Format every nonblank line of the material below as a Markdown table with the columns Number and Line. Number the lines in order and leave out the blank ones.

───── DATA LISTING

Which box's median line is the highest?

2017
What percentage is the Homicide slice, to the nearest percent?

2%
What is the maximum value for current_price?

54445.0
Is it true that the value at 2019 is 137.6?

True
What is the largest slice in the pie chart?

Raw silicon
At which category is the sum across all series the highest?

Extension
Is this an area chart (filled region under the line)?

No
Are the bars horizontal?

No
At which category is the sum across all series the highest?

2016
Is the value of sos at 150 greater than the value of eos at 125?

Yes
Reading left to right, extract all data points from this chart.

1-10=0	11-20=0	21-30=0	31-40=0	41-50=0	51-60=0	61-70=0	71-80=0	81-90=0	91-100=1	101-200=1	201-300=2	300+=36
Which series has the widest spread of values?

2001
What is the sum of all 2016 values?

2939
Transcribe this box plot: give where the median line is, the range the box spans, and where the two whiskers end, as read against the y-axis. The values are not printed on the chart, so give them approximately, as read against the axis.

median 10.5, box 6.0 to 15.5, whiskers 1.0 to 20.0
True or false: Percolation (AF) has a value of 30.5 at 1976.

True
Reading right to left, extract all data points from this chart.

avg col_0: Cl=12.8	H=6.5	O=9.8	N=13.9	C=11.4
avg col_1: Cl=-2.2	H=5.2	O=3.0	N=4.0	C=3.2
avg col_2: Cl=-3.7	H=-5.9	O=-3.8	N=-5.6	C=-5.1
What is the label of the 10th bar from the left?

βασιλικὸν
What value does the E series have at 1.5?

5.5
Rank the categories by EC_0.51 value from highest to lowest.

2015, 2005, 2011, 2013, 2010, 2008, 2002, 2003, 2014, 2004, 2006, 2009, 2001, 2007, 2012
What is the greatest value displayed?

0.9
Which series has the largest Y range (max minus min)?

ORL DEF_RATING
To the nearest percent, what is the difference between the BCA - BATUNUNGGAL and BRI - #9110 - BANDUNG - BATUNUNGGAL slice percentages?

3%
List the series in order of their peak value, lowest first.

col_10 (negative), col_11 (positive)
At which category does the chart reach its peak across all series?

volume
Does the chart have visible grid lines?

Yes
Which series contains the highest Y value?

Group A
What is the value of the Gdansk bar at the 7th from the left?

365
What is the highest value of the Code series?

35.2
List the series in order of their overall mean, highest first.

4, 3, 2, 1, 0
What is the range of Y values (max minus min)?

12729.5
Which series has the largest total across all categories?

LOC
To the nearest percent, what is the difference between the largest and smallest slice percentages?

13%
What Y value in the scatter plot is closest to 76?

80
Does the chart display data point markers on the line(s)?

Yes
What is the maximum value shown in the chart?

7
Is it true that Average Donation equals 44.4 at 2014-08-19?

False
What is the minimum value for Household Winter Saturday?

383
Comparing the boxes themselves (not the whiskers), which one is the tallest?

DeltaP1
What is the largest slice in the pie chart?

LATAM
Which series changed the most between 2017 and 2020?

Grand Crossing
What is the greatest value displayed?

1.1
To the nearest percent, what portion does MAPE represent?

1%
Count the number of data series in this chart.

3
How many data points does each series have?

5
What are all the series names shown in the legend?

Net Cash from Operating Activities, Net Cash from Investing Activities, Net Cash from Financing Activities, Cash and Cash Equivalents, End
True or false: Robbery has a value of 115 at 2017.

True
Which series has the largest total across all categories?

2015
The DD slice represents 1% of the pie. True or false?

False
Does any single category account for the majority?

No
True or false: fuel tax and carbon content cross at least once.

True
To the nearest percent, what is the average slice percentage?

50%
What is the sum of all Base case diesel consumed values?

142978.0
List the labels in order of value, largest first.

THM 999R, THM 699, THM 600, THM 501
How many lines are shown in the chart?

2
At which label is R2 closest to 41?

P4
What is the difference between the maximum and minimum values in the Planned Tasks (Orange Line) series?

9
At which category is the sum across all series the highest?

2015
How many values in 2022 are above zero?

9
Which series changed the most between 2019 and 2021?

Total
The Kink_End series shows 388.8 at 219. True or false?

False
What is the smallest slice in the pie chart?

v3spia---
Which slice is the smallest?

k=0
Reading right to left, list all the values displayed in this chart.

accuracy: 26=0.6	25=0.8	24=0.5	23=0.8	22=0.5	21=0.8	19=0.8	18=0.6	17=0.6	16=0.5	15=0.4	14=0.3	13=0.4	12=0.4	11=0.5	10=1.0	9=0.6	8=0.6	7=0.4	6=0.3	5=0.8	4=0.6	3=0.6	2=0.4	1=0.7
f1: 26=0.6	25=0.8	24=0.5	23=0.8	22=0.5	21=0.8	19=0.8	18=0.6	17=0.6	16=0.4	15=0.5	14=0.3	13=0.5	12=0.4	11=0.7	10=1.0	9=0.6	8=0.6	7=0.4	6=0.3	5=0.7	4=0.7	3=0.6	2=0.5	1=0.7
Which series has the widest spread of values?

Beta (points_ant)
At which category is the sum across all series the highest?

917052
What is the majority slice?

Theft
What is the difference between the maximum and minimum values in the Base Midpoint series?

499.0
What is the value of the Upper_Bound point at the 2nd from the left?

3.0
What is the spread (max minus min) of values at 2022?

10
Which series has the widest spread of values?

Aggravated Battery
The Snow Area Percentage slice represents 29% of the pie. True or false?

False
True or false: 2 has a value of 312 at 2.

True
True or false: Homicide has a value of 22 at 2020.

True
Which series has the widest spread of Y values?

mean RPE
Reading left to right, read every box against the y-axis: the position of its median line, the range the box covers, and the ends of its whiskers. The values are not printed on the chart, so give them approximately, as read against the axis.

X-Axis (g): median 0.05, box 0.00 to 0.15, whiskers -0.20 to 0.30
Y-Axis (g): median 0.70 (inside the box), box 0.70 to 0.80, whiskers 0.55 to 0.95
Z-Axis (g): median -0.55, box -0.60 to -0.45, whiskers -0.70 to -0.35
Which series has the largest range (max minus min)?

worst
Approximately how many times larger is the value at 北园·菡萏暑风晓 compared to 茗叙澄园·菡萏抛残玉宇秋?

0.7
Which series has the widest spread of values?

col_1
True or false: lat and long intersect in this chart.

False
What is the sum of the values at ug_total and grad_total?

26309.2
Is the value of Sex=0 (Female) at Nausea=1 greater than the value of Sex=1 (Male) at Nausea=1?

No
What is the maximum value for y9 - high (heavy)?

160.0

──────────

TASK ANSWER
| Number | Line |
|---|---|
| 1 | Which box's median line is the highest? |
| 2 | 2017 |
| 3 | What percentage is the Homicide slice, to the nearest percent? |
| 4 | 2% |
| 5 | What is the maximum value for current_price? |
| 6 | 54445.0 |
| 7 | Is it true that the value at 2019 is 137.6? |
| 8 | True |
| 9 | What is the largest slice in the pie chart? |
| 10 | Raw silicon |
| 11 | At which category is the sum across all series the highest? |
| 12 | Extension |
| 13 | Is this an area chart (filled region under the line)? |
| 14 | No |
| 15 | Are the bars horizontal? |
| 16 | No |
| 17 | At which category is the sum across all series the highest? |
| 18 | 2016 |
| 19 | Is the value of sos at 150 greater than the value of eos at 125? |
| 20 | Yes |
| 21 | Reading left to right, extract all data points from this chart. |
| 22 | 1-10=0	11-20=0	21-30=0	31-40=0	41-50=0	51-60=0	61-70=0	71-80=0	81-90=0	91-100=1	101-200=1	201-300=2	300+=36 |
| 23 | Which series has the widest spread of values? |
| 24 | 2001 |
| 25 | What is the sum of all 2016 values? |
| 26 | 2939 |
| 27 | Transcribe this box plot: give where the median line is, the range the box spans, and where the two whiskers end, as read against the y-axis. The values are not printed on the chart, so give them approximately, as read against the axis. |
| 28 | median 10.5, box 6.0 to 15.5, whiskers 1.0 to 20.0 |
| 29 | True or false: Percolation (AF) has a value of 30.5 at 1976. |
| 30 | True |
| 31 | Reading right to left, extract all data points from this chart. |
| 32 | avg col_0: Cl=12.8	H=6.5	O=9.8	N=13.9	C=11.4 |
| 33 | avg col_1: Cl=-2.2	H=5.2	O=3.0	N=4.0	C=3.2 |
| 34 | avg col_2: Cl=-3.7	H=-5.9	O=-3.8	N=-5.6	C=-5.1 |
| 35 | What is the label of the 10th bar from the left? |
| 36 | βασιλικὸν |
| 37 | What value does the E series have at 1.5? |
| 38 | 5.5 |
| 39 | Rank the categories by EC_0.51 value from highest to lowest. |
| 40 | 2015, 2005, 2011, 2013, 2010, 2008, 2002, 2003, 2014, 2004, 2006, 2009, 2001, 2007, 2012 |
| 41 | What is the greatest value displayed? |
| 42 | 0.9 |
| 43 | Which series has the largest Y range (max minus min)? |
| 44 | ORL DEF_RATING |
| 45 | To the nearest percent, what is the difference between the BCA - BATUNUNGGAL and BRI - #9110 - BANDUNG - BATUNUNGGAL slice percentages? |
| 46 | 3% |
| 47 | List the series in order of their peak value, lowest first. |
| 48 | col_10 (negative), col_11 (positive) |
| 49 | At which category does the chart reach its peak across all series? |
| 50 | volume |
| 51 | Does the chart have visible grid lines? |
| 52 | Yes |
| 53 | Which series contains the highest Y value? |
| 54 | Group A |
| 55 | What is the value of the Gdansk bar at the 7th from the left? |
| 56 | 365 |
| 57 | What is the highest value of the Code series? |
| 58 | 35.2 |
| 59 | List the series in order of their overall mean, highest first. |
| 60 | 4, 3, 2, 1, 0 |
| 61 | What is the range of Y values (max minus min)? |
| 62 | 12729.5 |
| 63 | Which series has the largest total across all categories? |
| 64 | LOC |
| 65 | To the nearest percent, what is the difference between the largest and smallest slice percentages? |
| 66 | 13% |
| 67 | What Y value in the scatter plot is closest to 76? |
| 68 | 80 |
| 69 | Does the chart display data point markers on the line(s)? |
| 70 | Yes |
| 71 | What is the maximum value shown in the chart? |
| 72 | 7 |
| 73 | Is it true that Average Donation equals 44.4 at 2014-08-19? |
| 74 | False |
| 75 | What is the minimum value for Household Winter Saturday? |
| 76 | 383 |
| 77 | Comparing the boxes themselves (not the whiskers), which one is the tallest? |
| 78 | DeltaP1 |
| 79 | What is the largest slice in the pie chart? |
| 80 | LATAM |
| 81 | Which series changed the most between 2017 and 2020? |
| 82 | Grand Crossing |
| 83 | What is the greatest value displayed? |
| 84 | 1.1 |
| 85 | To the nearest percent, what portion does MAPE represent? |
| 86 | 1% |
| 87 | Count the number of data series in this chart. |
| 88 | 3 |
| 89 | How many data points does each series have? |
| 90 | 5 |
| 91 | What are all the series names shown in the legend? |
| 92 | Net Cash from Operating Activities, Net Cash from Investing Activities, Net Cash from Financing Activities, Cash and Cash Equivalents, End |
| 93 | True or false: Robbery has a value of 115 at 2017. |
| 94 | True |
| 95 | Which series has the largest total across all categories? |
| 96 | 2015 |
| 97 | The DD slice represents 1% of the pie. True or false? |
| 98 | False |
| 99 | Does any single category account for the majority? |
| 100 | No |
| 101 | True or false: fuel tax and carbon content cross at least once. |
| 102 | True |
| 103 | To the nearest percent, what is the average slice percentage? |
| 104 | 50% |
| 105 | What is the sum of all Base case diesel consumed values? |
| 106 | 142978.0 |
| 107 | List the labels in order of value, largest first. |
| 108 | THM 999R, THM 699, THM 600, THM 501 |
| 109 | How many lines are shown in the chart? |
| 110 | 2 |
| 111 | At which label is R2 closest to 41? |
| 112 | P4 |
| 113 | What is the difference between the maximum and minimum values in the Planned Tasks (Orange Line) series? |
| 114 | 9 |
| 115 | At which category is the sum across all series the highest? |
| 116 | 2015 |
| 117 | How many values in 2022 are above zero? |
| 118 | 9 |
| 119 | Which series changed the most between 2019 and 2021? |
| 120 | Total |
| 121 | The Kink_End series shows 388.8 at 219. True or false? |
| 122 | False |
| 123 | What is the smallest slice in the pie chart? |
| 124 | v3spia--- |
| 125 | Which slice is the smallest? |
| 126 | k=0 |
| 127 | Reading right to left, list all the values displayed in this chart. |
| 128 | accuracy: 26=0.6	25=0.8	24=0.5	23=0.8	22=0.5	21=0.8	19=0.8	18=0.6	17=0.6	16=0.5	15=0.4	14=0.3	13=0.4	12=0.4	11=0.5	10=1.0	9=0.6	8=0.6	7=0.4	6=0.3	5=0.8	4=0.6	3=0.6	2=0.4	1=0.7 |
| 129 | f1: 26=0.6	25=0.8	24=0.5	23=0.8	22=0.5	21=0.8	19=0.8	18=0.6	17=0.6	16=0.4	15=0.5	14=0.3	13=0.5	12=0.4	11=0.7	10=1.0	9=0.6	8=0.6	7=0.4	6=0.3	5=0.7	4=0.7	3=0.6	2=0.5	1=0.7 |
| 130 | Which series has the widest spread of values? |
| 131 | Beta (points_ant) |
| 132 | At which category is the sum across all series the highest? |
| 133 | 917052 |
| 134 | What is the majority slice? |
| 135 | Theft |
| 136 | What is the difference between the maximum and minimum values in the Base Midpoint series? |
| 137 | 499.0 |
| 138 | What is the value of the Upper_Bound point at the 2nd from the left? |
| 139 | 3.0 |
| 140 | What is the spread (max minus min) of values at 2022? |
| 141 | 10 |
| 142 | Which series has the widest spread of values? |
| 143 | Aggravated Battery |
| 144 | The Snow Area Percentage slice represents 29% of the pie. True or false? |
| 145 | False |
| 146 | True or false: 2 has a value of 312 at 2. |
| 147 | True |
| 148 | True or false: Homicide has a value of 22 at 2020. |
| 149 | True |
| 150 | Which series has the widest spread of Y values? |
| 151 | mean RPE |
| 152 | Reading left to right, read every box against the y-axis: the position of its median line, the range the box covers, and the ends of its whiskers. The values are not printed on the chart, so give them approximately, as read against the axis. |
| 153 | X-Axis (g): median 0.05, box 0.00 to 0.15, whiskers -0.20 to 0.30 |
| 154 | Y-Axis (g): median 0.70 (inside the box), box 0.70 to 0.80, whiskers 0.55 to 0.95 |
| 155 | Z-Axis (g): median -0.55, box -0.60 to -0.45, whiskers -0.70 to -0.35 |
| 156 | Which series has the largest range (max minus min)? |
| 157 | worst |
| 158 | Approximately how many times larger is the value at 北园·菡萏暑风晓 compared to 茗叙澄园·菡萏抛残玉宇秋? |
| 159 | 0.7 |
| 160 | Which series has the widest spread of values? |
| 161 | col_1 |
| 162 | True or false: lat and long intersect in this chart. |
| 163 | False |
| 164 | What is the sum of the values at ug_total and grad_total? |
| 165 | 26309.2 |
| 166 | Is the value of Sex=0 (Female) at Nausea=1 greater than the value of Sex=1 (Male) at Nausea=1? |
| 167 | No |
| 168 | What is the maximum value for y9 - high (heavy)? |
| 169 | 160.0 |